SUPPLIED PASSAGE:
______________________________

10th-century Byzantine Orthodox monk and saint

Saint Michael Maleinos (Μιχαήλ Μαλεΐνος, c. 894-12 July 961) was a Byzantine monk who commanded great respect among Christians of Asia Minor. He was the brother of general Constantine Maleinos and uncle of Nikephoros Phokas, who was greatly influenced by Michael and became Byzantine emperor several years after Michael's death. His feast day is July 12.

==Life==
He was born Manuel Maleinos (Μανουήλ Μαλεΐνος) about 894, into a wealthy land-owning family of Cappadocia. Both of his grandfathers had been high military officers and had risen to the rank of patrikios. His father Eudokimos was likewise a patrikios, while his mother Anastaso was a relative of the emperor Romanos I Lekapenos. He had at least one brother, Constantine Maleinos, and one sister whose name is not known. She married the general Bardas Phokas the Elder, thus linking the Maleinoi with the powerful military family of the Phokades.

______________________________

Collected data entries:
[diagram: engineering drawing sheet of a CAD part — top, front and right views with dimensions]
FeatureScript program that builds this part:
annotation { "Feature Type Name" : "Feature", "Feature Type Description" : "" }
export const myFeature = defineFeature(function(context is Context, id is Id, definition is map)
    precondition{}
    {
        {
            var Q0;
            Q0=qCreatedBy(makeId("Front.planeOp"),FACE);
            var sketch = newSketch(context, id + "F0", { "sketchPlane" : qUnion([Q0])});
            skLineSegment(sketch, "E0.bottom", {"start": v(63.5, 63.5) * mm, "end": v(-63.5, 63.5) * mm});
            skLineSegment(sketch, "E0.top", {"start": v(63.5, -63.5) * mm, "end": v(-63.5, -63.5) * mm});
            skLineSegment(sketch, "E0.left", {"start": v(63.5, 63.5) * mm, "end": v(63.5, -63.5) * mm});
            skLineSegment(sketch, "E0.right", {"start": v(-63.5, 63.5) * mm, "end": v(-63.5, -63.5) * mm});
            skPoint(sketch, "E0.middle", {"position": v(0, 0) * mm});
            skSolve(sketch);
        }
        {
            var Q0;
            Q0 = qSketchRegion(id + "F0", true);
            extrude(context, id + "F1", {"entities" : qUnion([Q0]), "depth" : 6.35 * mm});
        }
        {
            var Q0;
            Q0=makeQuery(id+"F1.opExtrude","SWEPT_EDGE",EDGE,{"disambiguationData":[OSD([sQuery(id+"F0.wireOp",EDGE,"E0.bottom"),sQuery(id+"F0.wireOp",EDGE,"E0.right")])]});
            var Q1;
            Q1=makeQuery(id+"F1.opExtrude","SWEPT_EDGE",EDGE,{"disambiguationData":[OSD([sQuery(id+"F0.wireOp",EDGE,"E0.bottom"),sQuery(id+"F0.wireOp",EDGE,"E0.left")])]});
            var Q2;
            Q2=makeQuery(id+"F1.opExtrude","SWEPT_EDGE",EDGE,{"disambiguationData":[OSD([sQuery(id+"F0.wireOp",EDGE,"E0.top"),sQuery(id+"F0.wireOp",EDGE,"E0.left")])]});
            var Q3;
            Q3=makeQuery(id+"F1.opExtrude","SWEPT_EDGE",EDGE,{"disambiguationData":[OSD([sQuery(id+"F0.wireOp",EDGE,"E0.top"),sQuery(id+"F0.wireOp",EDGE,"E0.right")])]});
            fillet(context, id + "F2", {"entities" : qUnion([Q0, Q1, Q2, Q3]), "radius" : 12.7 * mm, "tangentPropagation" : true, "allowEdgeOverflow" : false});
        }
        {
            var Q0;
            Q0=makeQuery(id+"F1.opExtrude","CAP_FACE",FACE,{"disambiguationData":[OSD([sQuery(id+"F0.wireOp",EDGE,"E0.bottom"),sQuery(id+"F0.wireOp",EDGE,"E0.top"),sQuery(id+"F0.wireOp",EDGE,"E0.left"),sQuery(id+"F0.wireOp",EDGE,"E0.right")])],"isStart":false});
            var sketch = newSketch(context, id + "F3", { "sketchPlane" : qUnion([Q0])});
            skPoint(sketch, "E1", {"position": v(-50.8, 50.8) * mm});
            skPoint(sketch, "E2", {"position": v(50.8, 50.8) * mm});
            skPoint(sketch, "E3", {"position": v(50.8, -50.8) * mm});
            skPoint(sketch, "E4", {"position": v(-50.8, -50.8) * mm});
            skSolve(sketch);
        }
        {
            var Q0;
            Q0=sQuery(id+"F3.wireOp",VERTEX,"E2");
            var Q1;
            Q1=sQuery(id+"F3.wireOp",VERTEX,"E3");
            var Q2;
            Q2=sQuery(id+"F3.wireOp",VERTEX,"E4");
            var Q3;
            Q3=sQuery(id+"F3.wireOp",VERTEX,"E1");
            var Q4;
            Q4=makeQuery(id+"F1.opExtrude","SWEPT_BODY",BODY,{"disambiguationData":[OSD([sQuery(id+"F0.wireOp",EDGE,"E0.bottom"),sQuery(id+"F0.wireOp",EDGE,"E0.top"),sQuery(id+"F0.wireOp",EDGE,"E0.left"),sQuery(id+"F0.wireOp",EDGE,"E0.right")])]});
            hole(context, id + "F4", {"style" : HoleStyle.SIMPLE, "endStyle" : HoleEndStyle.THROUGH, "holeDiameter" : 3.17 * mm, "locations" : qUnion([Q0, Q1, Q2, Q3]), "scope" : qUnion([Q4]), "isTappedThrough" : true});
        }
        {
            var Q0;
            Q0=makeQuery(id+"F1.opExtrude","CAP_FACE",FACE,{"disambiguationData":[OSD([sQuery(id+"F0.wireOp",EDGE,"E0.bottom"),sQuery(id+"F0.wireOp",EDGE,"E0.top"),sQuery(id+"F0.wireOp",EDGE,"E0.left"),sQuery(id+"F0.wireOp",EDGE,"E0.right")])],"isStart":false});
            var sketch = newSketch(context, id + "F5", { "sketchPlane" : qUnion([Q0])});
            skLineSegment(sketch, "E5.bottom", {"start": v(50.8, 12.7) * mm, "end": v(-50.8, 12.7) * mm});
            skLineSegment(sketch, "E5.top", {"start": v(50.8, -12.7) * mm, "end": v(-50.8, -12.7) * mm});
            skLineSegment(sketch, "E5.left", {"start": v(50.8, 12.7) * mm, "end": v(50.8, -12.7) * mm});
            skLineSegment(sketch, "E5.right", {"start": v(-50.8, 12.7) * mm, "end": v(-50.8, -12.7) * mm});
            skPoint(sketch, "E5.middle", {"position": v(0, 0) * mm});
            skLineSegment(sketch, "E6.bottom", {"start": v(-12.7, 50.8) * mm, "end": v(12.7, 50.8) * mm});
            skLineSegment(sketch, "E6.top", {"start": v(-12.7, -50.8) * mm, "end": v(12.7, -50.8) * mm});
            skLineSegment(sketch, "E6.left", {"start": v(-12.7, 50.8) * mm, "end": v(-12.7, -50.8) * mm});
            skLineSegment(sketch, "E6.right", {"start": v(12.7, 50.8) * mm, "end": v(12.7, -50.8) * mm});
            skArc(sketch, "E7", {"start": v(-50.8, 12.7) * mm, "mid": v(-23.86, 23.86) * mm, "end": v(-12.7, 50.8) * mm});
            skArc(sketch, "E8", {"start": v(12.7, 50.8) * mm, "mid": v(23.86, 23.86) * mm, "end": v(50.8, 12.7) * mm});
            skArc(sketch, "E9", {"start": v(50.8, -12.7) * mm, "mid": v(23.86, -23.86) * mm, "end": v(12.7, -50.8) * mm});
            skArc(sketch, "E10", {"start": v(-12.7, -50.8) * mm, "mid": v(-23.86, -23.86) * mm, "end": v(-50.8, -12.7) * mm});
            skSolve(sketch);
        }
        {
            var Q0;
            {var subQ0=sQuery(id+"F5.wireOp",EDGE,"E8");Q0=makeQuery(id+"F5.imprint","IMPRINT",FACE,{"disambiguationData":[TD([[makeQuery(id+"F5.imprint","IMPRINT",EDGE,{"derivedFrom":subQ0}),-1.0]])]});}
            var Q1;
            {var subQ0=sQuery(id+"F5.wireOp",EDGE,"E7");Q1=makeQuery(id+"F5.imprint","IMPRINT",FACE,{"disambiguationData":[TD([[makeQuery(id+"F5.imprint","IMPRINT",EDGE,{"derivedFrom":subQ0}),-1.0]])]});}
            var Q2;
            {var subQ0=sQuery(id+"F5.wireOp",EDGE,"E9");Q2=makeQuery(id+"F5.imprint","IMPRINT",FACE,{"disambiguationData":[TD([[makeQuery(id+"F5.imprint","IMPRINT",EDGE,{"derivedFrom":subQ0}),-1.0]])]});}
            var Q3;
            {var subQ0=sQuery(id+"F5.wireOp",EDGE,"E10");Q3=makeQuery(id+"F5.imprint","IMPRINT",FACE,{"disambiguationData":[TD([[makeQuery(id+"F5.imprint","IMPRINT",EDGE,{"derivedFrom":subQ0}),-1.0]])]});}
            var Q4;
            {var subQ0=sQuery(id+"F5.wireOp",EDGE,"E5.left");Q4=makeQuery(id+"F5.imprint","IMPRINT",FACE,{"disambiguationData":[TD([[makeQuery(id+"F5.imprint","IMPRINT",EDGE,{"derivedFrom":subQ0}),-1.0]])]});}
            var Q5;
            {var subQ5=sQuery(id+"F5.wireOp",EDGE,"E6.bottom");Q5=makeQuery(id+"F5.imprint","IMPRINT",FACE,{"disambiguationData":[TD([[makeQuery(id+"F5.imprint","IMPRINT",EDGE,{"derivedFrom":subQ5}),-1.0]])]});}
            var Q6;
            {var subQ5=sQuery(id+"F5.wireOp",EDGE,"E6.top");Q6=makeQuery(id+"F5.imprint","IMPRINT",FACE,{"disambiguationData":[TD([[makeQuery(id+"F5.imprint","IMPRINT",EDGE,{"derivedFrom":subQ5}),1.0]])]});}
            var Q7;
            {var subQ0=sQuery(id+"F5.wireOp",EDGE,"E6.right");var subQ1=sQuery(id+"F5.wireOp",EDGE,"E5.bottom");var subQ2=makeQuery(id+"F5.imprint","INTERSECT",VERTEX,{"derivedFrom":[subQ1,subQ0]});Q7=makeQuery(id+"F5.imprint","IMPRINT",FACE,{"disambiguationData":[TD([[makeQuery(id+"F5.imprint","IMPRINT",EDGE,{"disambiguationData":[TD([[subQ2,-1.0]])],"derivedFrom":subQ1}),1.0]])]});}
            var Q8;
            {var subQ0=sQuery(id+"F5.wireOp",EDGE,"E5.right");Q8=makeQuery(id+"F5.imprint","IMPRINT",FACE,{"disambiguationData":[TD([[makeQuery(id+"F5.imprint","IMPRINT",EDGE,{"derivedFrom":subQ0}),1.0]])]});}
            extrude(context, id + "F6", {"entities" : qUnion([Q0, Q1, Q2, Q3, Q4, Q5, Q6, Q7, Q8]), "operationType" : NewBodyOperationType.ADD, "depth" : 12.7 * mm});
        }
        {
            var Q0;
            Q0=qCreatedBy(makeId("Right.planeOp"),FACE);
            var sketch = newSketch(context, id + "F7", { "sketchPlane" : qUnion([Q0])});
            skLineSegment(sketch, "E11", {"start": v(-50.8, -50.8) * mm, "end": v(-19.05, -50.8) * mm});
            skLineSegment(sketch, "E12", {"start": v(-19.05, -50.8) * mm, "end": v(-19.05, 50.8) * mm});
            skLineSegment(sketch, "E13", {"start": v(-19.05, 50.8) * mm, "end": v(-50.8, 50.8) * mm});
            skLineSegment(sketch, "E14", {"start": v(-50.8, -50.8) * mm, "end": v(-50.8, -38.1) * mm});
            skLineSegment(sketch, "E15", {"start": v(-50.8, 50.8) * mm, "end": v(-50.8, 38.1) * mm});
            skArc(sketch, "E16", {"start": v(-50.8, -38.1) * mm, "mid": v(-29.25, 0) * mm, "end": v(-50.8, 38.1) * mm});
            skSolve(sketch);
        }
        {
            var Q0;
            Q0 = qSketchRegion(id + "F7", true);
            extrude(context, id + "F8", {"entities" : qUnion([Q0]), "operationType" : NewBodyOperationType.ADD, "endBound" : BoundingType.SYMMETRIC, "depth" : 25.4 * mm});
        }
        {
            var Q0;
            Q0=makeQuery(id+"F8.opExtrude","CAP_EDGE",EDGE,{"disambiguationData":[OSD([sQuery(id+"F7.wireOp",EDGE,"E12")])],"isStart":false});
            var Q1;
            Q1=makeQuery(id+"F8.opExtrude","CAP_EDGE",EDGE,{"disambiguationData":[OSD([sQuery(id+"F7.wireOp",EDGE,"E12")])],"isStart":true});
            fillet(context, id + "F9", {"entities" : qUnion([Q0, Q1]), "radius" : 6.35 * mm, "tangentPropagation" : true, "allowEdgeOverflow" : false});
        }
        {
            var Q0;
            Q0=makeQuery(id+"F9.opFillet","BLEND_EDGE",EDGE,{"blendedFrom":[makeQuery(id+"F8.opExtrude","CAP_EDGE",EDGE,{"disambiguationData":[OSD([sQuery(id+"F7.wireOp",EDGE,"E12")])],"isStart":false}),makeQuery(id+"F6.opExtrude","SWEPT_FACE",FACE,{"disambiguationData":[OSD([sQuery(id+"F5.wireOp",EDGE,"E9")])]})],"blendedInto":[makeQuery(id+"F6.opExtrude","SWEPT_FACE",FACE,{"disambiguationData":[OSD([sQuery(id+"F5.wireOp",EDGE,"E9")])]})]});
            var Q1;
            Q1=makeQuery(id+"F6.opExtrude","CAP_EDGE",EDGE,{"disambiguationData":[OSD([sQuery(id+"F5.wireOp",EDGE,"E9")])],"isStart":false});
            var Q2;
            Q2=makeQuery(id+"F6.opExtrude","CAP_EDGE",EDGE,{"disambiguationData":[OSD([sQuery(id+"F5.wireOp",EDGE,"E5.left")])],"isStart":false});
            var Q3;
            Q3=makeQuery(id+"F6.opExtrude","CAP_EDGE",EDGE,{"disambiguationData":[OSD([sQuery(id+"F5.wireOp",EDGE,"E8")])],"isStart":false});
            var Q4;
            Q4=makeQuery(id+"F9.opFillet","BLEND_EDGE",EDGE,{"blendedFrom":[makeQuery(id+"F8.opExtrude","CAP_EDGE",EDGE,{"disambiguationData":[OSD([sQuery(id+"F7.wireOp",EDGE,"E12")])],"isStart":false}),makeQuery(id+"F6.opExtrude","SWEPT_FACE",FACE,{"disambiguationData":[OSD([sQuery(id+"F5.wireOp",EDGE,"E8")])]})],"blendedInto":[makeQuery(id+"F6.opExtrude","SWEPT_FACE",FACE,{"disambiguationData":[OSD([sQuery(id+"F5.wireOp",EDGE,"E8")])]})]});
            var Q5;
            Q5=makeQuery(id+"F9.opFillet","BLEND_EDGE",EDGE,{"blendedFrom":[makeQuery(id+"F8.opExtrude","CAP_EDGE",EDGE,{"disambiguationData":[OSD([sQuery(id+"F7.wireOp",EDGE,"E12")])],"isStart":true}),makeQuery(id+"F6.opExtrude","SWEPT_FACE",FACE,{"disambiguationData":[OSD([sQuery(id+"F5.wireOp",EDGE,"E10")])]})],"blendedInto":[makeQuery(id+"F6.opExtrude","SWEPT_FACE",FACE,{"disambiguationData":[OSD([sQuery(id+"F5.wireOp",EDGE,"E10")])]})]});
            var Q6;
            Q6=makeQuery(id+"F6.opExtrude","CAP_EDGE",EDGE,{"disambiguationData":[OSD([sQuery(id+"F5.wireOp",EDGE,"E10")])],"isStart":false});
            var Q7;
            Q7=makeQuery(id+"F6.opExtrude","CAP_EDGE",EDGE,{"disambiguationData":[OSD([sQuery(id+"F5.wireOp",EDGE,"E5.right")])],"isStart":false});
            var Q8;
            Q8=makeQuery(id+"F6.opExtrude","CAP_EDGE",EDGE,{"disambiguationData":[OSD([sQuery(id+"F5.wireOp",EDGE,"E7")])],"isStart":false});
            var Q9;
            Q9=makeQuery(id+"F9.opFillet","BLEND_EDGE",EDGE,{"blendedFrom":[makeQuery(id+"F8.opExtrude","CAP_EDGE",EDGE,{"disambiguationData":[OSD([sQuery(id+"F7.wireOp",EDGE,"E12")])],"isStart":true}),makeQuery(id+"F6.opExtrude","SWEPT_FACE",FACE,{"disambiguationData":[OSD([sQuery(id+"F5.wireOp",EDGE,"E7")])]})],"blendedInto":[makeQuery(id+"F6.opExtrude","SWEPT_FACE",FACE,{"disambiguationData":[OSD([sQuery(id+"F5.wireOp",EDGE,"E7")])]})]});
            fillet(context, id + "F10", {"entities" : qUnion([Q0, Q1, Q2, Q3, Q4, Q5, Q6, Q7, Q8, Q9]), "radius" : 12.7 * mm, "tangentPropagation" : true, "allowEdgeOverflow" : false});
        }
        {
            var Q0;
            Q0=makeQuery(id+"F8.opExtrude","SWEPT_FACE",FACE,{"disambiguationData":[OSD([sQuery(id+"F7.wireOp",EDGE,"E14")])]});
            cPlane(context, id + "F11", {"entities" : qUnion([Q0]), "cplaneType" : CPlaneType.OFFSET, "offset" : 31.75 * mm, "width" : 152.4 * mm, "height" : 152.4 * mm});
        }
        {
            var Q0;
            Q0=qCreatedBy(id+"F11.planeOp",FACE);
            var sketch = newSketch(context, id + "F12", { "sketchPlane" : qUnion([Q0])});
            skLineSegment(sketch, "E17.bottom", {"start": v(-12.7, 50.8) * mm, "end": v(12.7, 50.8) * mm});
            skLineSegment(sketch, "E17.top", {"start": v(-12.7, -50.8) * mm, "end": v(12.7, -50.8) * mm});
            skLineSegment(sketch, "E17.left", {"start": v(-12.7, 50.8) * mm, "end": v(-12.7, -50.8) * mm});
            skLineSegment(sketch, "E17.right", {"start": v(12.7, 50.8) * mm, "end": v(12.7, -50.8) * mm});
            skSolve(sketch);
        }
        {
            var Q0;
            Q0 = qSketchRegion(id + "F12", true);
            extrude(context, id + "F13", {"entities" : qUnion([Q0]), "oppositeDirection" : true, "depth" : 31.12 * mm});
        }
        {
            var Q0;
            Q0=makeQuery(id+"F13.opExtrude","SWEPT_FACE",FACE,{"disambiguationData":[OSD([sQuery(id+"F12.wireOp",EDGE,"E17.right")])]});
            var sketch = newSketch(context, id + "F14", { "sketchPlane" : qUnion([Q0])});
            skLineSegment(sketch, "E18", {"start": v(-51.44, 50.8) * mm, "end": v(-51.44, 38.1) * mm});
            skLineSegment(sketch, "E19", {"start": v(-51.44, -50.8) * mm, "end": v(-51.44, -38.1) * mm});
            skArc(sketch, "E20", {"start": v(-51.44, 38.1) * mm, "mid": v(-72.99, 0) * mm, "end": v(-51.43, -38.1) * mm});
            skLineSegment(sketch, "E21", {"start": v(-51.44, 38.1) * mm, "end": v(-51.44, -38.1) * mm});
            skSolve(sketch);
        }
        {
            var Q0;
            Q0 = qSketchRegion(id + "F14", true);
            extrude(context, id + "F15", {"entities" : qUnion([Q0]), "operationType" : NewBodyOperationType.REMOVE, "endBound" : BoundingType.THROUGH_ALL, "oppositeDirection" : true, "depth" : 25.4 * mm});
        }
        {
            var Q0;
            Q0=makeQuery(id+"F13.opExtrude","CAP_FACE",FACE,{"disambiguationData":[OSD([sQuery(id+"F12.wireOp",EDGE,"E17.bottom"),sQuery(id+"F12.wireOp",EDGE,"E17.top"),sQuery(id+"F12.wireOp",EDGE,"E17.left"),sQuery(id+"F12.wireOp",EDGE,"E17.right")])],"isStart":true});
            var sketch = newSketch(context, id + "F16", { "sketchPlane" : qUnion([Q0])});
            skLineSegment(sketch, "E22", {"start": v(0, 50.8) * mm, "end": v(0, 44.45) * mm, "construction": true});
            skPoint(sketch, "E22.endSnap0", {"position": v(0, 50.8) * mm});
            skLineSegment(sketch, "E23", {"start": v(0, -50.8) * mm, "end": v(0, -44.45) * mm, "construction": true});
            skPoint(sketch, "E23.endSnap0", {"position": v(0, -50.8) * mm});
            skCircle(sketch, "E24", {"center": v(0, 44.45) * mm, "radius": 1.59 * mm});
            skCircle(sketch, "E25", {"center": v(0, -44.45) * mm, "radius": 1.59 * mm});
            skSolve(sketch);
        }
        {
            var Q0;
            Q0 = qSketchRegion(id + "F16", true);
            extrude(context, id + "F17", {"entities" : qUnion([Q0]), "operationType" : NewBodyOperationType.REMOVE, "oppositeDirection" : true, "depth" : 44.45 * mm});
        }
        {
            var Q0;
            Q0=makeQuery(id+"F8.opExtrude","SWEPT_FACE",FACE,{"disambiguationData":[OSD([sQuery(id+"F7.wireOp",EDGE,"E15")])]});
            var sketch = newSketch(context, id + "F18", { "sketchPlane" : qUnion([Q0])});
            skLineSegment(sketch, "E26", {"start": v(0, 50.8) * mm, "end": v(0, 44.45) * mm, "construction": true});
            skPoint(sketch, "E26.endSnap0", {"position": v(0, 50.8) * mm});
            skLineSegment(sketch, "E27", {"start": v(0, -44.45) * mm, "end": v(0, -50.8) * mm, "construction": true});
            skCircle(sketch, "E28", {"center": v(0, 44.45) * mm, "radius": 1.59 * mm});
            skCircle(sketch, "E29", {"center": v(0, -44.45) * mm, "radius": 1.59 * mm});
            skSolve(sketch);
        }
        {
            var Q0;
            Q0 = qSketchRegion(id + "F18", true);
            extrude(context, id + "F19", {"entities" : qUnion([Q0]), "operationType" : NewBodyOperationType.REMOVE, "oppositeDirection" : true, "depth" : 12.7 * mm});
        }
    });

______________________________

TASK TO CARRY OUT:
Using the passage on Michael Maleinos, answer these:
(a) On what date is his feast day?
(b) What was his father's name?
(c) Whom did his sister marry?
The listing is separate material and has nothing to do with the passage on Michael Maleinos.

EXERCISE RESULT:
(a) July 12
(b) Eudokimos
(c) The general Bardas Phokas the Elder